Another notable massive public service campaign by the Barre government involved the resettlement of drought-affected people in the northern regions of Somalia. The drought, which occurred in 1974, was known as the Abaartii Dabadheer, roughly translated as the Lingering Drought. The Soviet Union, which at the time maintained strategic relations with the Siad Barre government, had airlifted thousands of people from the devastated regions of Hobyo and Ainaba. New settlements of small villages were created in the Lower Jubba and Middle Jubba regions in such settlements as Dajuuma, Sablaale and Kuntuwaareey. The Horogle settlement in Middle Jubba was later added. These new settlements were known as the Danwadaagaha or Collective Settlements. The transplanted families were introduced to farming, a change from their traditional pastoralist lifestyle of livestock herding. Another long lasting public project that was personally tied to the president's efforts toward building a civil society in which Somalis at large united for the greater good, was the Shalanbood Sandune Stoppage. Every weekend scores of agricultural and environmental engineers along with thousands of common citizens volunteered to plant trees, shrubs and push back sandunes which had been creeping into farming lands of the Lower Shabeelle.

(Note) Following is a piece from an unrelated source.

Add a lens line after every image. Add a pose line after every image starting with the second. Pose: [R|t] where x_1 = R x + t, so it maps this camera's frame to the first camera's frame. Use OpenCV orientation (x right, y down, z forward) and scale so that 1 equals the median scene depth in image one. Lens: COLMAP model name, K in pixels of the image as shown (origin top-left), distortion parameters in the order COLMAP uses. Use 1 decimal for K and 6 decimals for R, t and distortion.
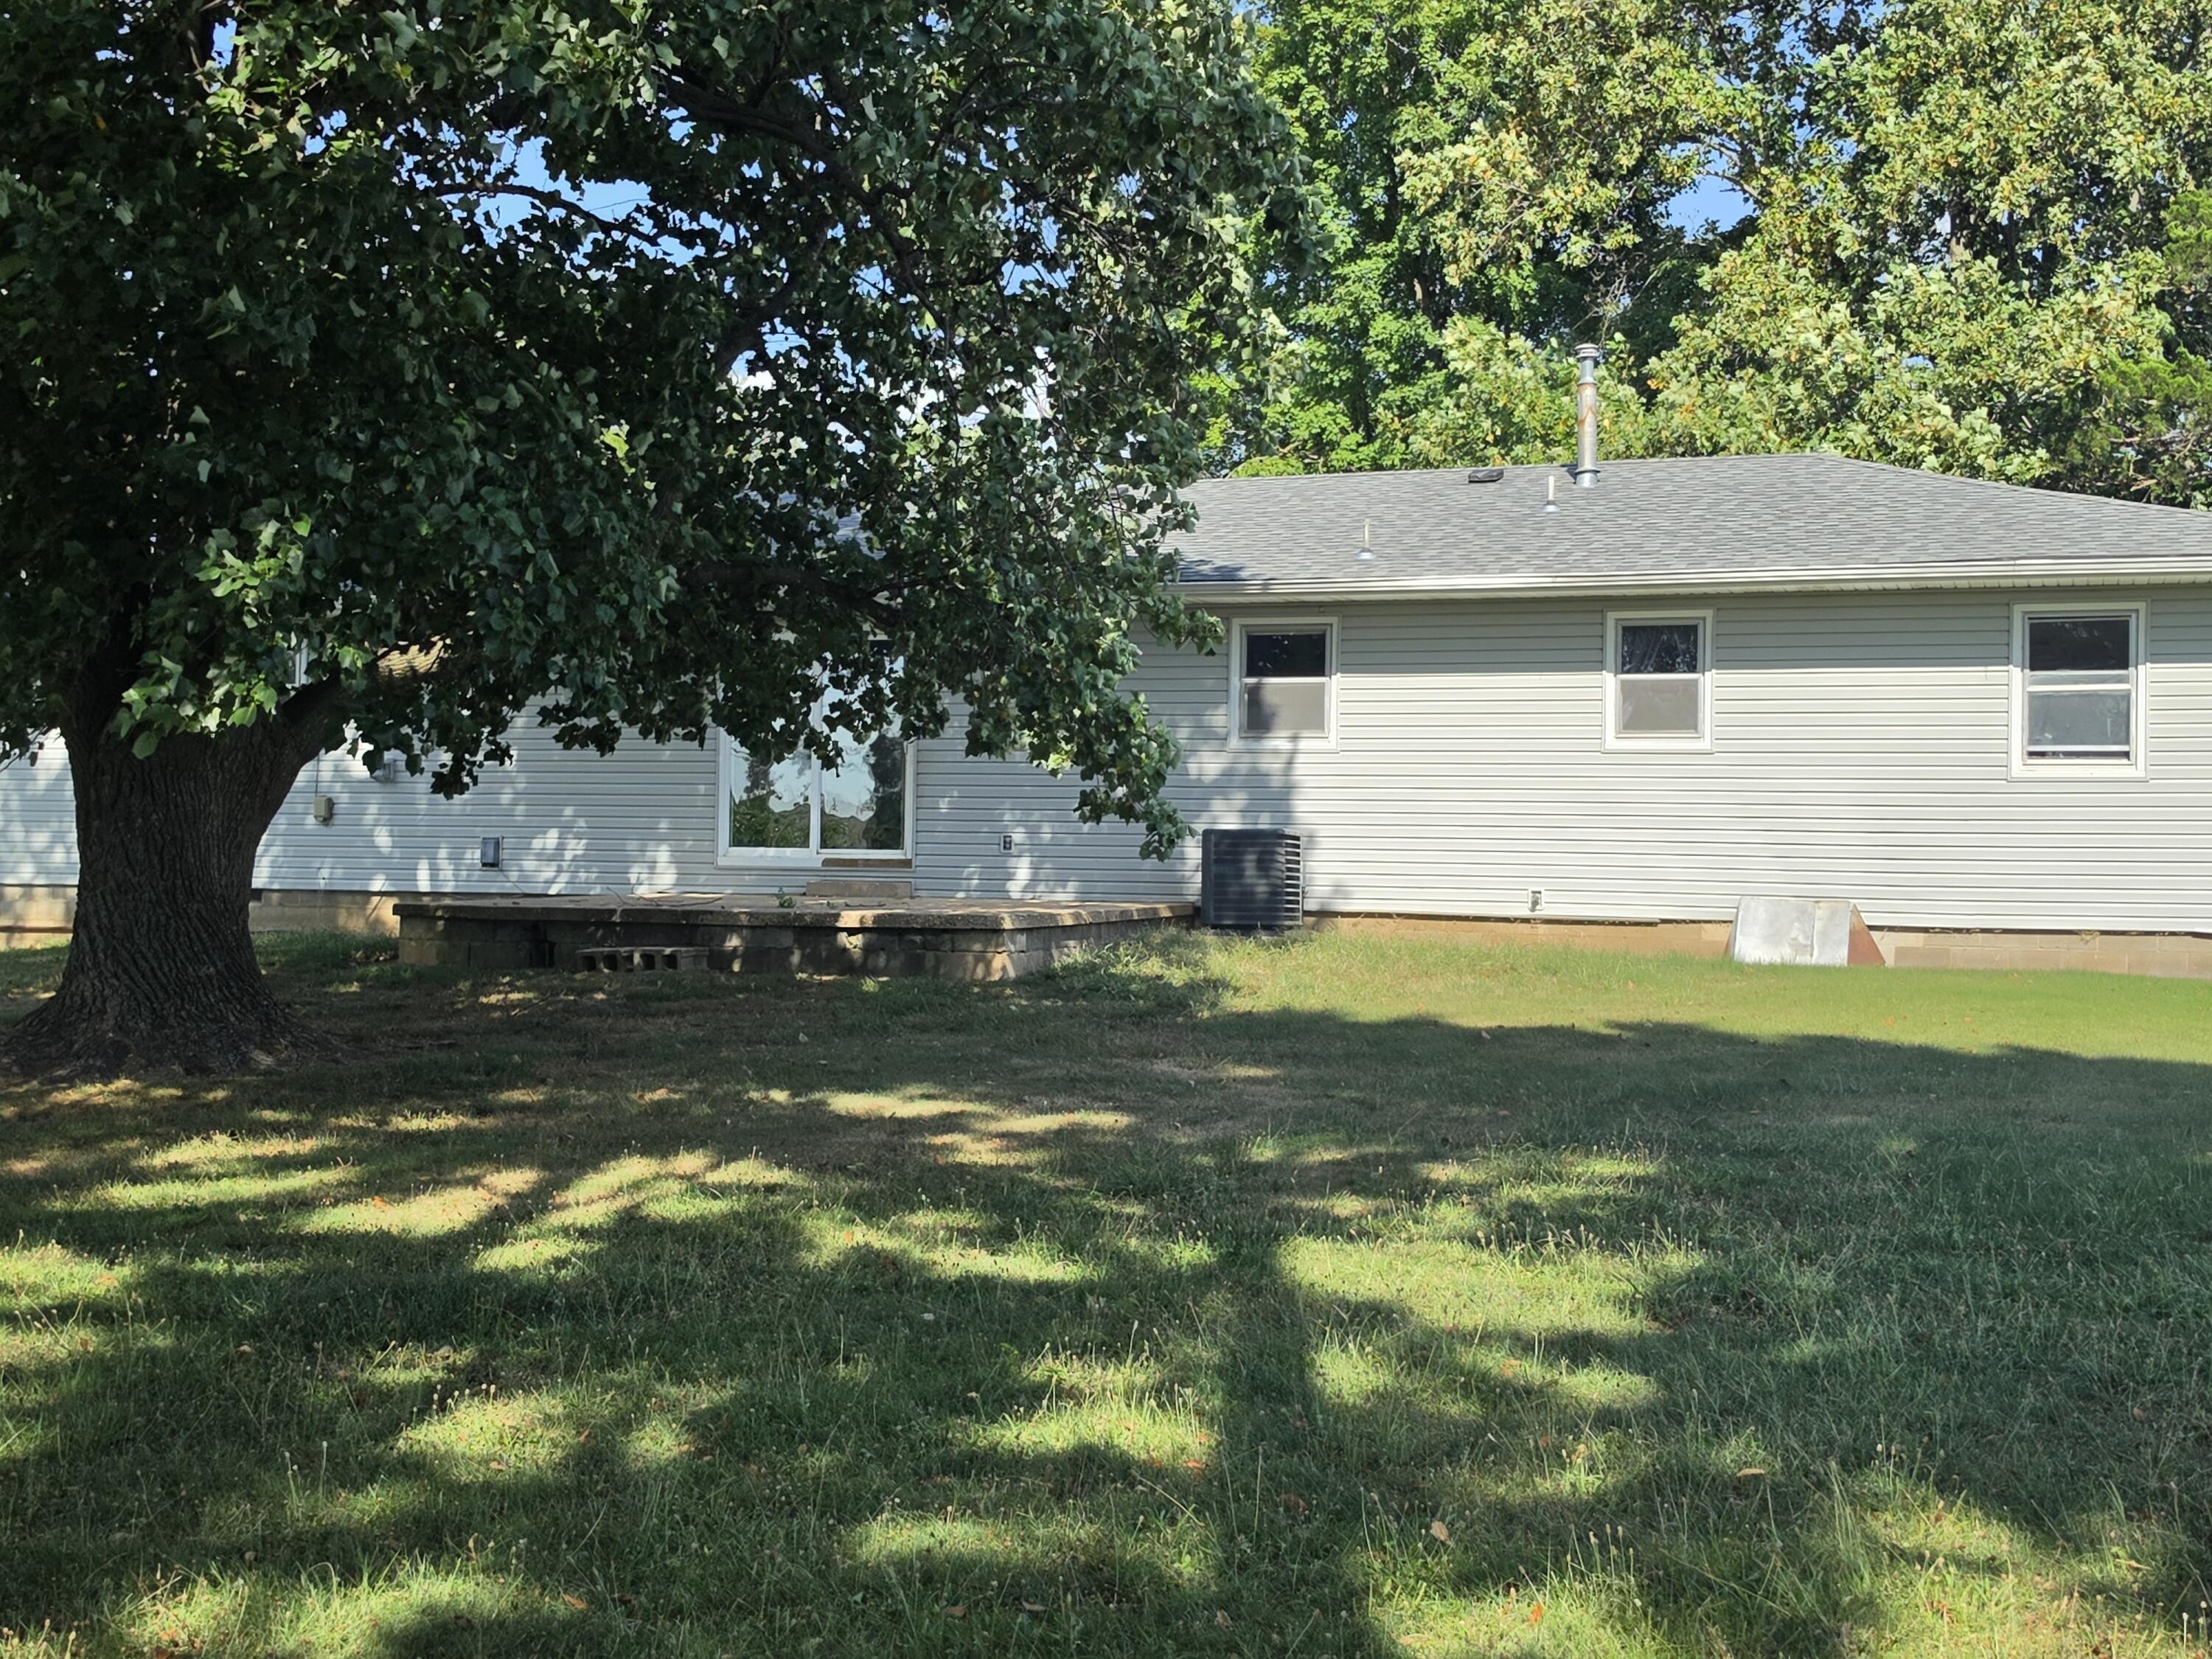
lens RADIAL K [[2611.4, 0, 1104.9], [0, 2611.4, 825.5], [0, 0, 1]] dist [-0.063692, 0.000000]
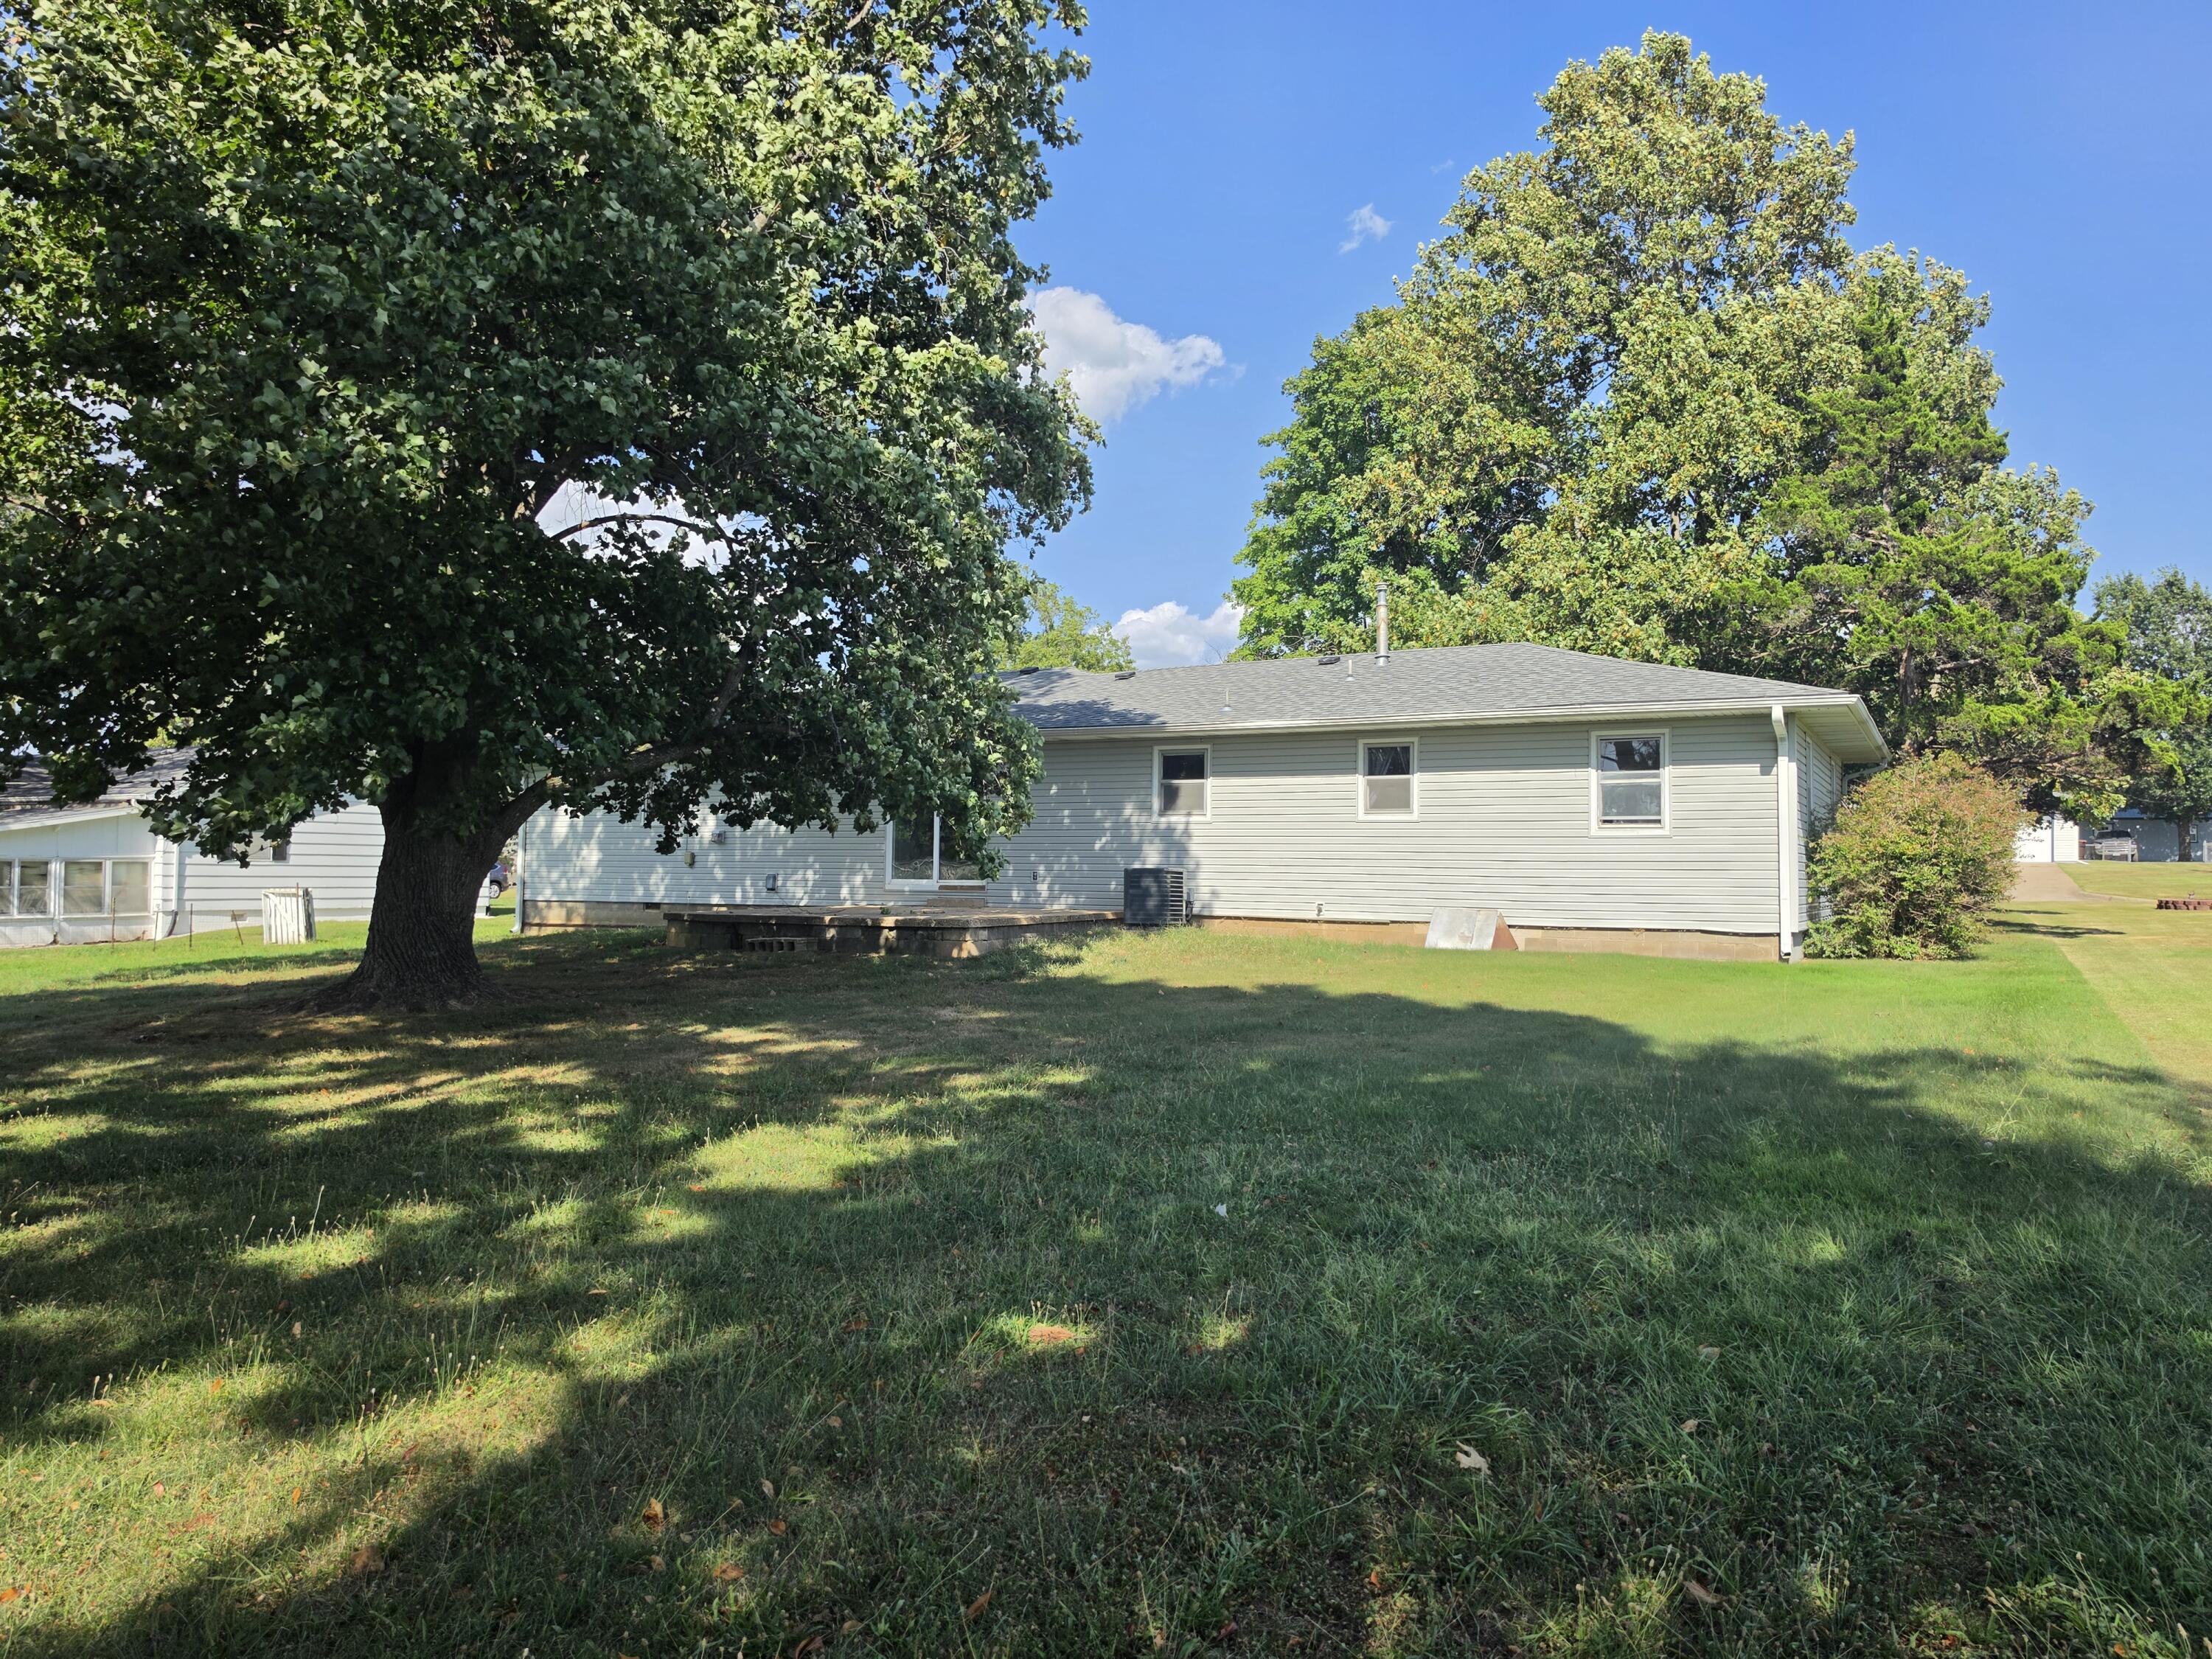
lens RADIAL K [[1491.0, 0, 1145.3], [0, 1491.0, 740.6], [0, 0, 1]] dist [0.020883, -0.011232]
pose [[0.993188, -0.013695, -0.115718, 0.160776], [0.004304, 0.996703, -0.081025, -0.002725], [0.116446, 0.079975, 0.989972, 0.015367]]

Despite all its contributions to Somali society, the Barre administration was plagued by various clan-based rebel groups. In the northern part of the country, the Isaaq clan was discontented with the fact that they felt that they had been politically marginalized by Barre's government. The Isaaq clan consequently developed a rebel group named the Somali National Movement (SNM), who were morally and financially supported by Ethiopia. In order to combat these rebels, there were many raids against the north. Also in the north, there was a rebel group called the Somali Salvation Democratic Front (SSDF), which was led by Abdullahi Yusuf Ahmed. Clan based militias, particularly the Hawiye clan, started a campaign of immense proportions of killings, rape and torture in the northern and middle regions of Somalia. In the late 1980s, rival factional groups began to make substantial territorial gains, especially in the northern Somaliland region. These rebels received aid from Ethiopia in hopes of overthrowing the Somali government.
By 1991, the situation in Mogadishu was dire. The rebels, led by warlord Mohamed Farrah Aidid and his rebel group, the United Somali Congress (USC), attacked Mogadishu. Aidid fought against government forces, and Barre was finally overthrown on the evening of 26 January, 1991. He was succeeded in office by Ali Mahdi Muhammad, another warlord of the Hawiye clan until November 1991. However, Ali Mahdi's government never managed to exert political or military control over most of the country since by then, Somalia was mired in anarchy. Ali Mahdi and Aideed's personal clan-based militias eventually wound up fighting one other over who would assume control of the country in the wake of Barre's ouster.
Barre initially moved to Nairobi, Kenya, but opposition groups with a presence there protested his arrival and support of him by the Kenyan government. In response to the pressure and hostilities, he moved two weeks later to Nigeria. Barre died on January 2, 1995 in Lagos from a heart attack. His remains were buried in the Garbahaarreey district of the Gedo region in Somalia.